Assignment: From the line containing "right front paw: (246, 679)" to the final line of the entries, every line is to be reproduced exactly; no other line belongs in the output.

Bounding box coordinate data
------------------------------
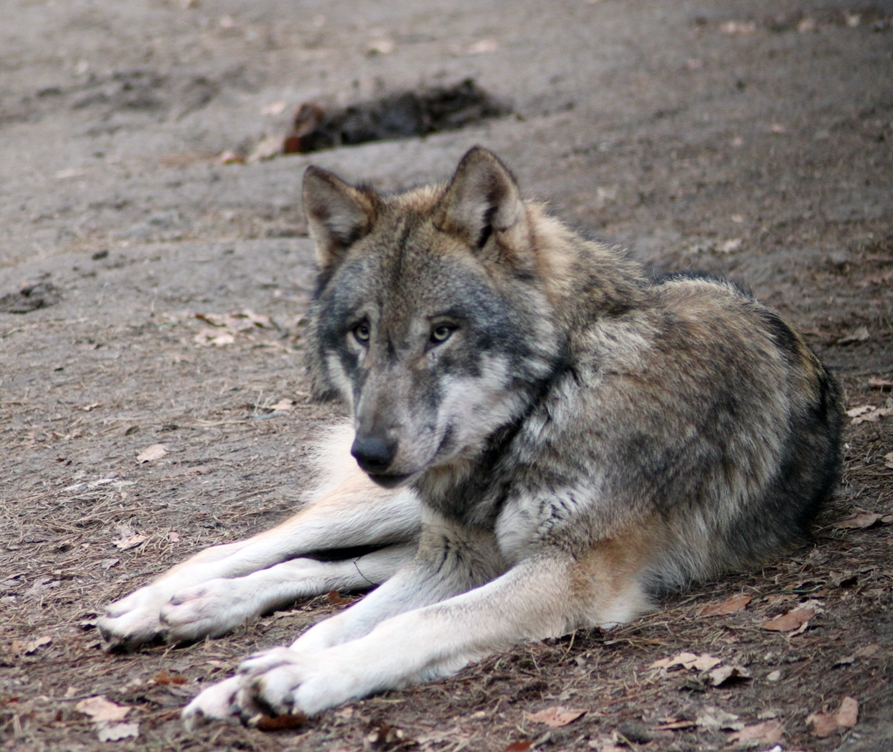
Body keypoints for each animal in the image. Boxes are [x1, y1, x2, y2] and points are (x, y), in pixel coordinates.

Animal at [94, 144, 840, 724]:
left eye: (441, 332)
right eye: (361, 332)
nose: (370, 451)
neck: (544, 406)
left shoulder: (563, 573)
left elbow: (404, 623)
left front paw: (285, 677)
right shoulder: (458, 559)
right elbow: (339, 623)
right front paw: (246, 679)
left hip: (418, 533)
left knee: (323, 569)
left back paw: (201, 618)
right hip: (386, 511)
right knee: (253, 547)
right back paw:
------------------------------
Task answer:
right front paw: (246, 679)
left hip: (418, 533)
left knee: (323, 569)
left back paw: (201, 618)
right hip: (386, 511)
right knee: (253, 547)
right back paw:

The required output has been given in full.